In a statement provided to Hyperallergic in October, the museum pronounced that “the intention in providing extra security was to address safety concerns around our building for everyone, and was not intended to antagonize our unhoused neighbors.”

The beginning of what the museum calls an ongoing process for the museum, SAM formed a Special Advisory Task Force on Homelessness to seek advice from community organizations who work with unhoused populations. 

The task force, whose first convenings have been delayed by the omicron variant, “was formed in part as a response to community and staff feedback,” according to SAM, and will partner “with leaders and organizations working directly with the unhoused.”

“We agree with their recommendations as SAM is not a service provider, nor do we have the expertise,” the museum says.

“The issues happening downtown are complex, and the guidance we received was to listen to the experts and defer to the organizations who have been doing the work for years,” the museum tells Hyperallergic. “Also in process are efforts to provide additional staff training, including de-escalation training for frontline staff, which has already begun.”

“Some/One” by Do-Ho Suh in the Seattle Art Museum galleries in 2010 (via Dave Nakayama/Flickr)

Much of the art in SAM’s galleries these days center artists of color: Barbara Earl Thomas, Do Ho Suh, Jacob Lawrence, and Kimisha Turner, who painted a Black Lives Matter mural on the plywood covering the museum’s entrance.

But should those same values (such as: “art always contains a message and cannot be neutral,” as expressed in SAM’s equity statement) extend beyond the sacrosanct walls of SAM and other institutions like it? 

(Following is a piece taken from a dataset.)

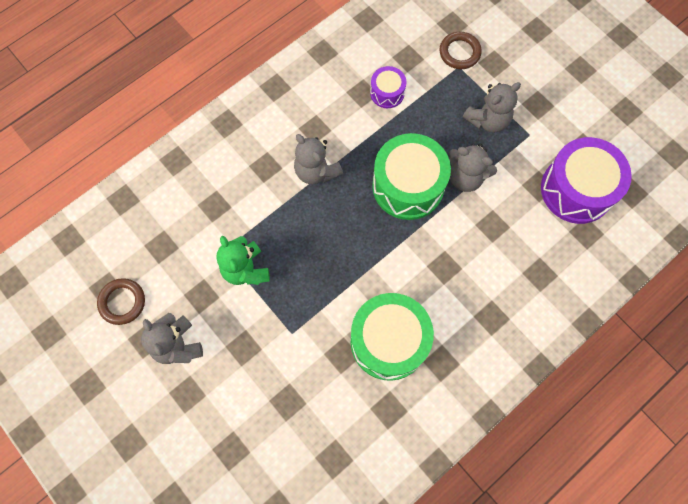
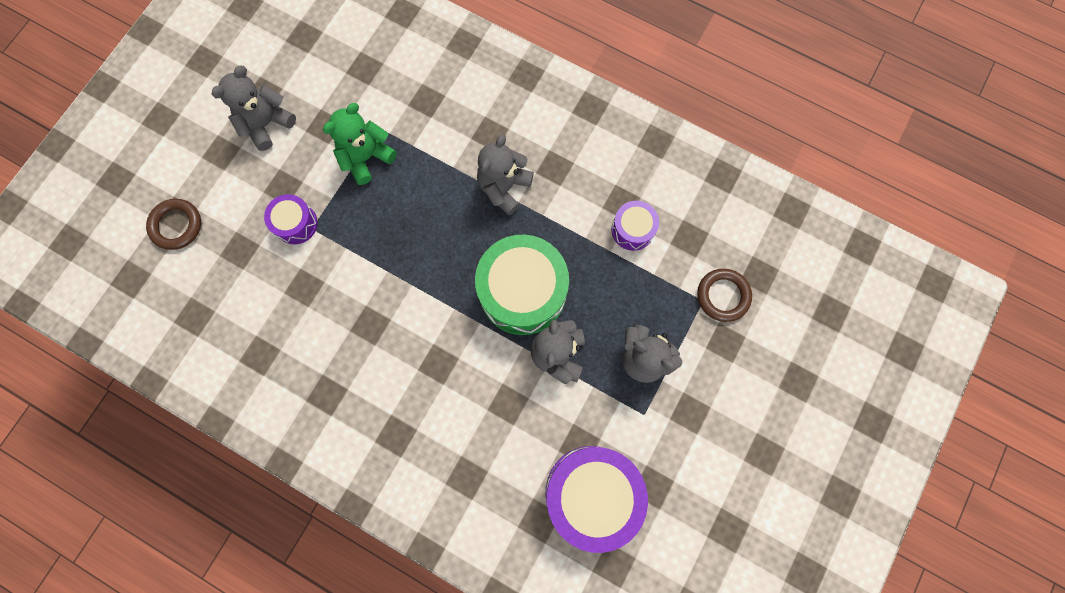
camera: 70 degrees right, 5 degrees up
(122, 302) = (294, 56): brown ring -> brown ring (176, 225)
(282, 345) = (296, 223): none -> purple drum
(389, 341) = (333, 330): green drum -> none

Decolonize SAM thinks yes. 

“There’s an appreciation for the aesthetics of revolution and social justice without any of the hurt of it … which is what matters,” the organizer implores, noting that another Black Lives Matter mural SAM had installed outside the museum was meant to keep protesters out. (In an email shared with Hyperallergic by Decolonize SAM, Cruz insisted the museum did discuss opening the doors to protesters, but “frontline staff did not feel comfortable doing that.”) 

Decolonize SAM insists that museums, which have profited off Black lives, Native lands, and colonialism have a responsibility to go beyond their walls and engage with the entire community, rather than just people who donate.

“Because it’s the distinction between people who think art is for putting it in a box to keep it safe, so people with money can look at it,” says the Decolonize SAM member and guard, “which I mean, I am part of the box that keeps it safe.”

“But if the box is more about keeping people out of the space, than making sure that the space is safe for everyone, then what the fuck are we doing?”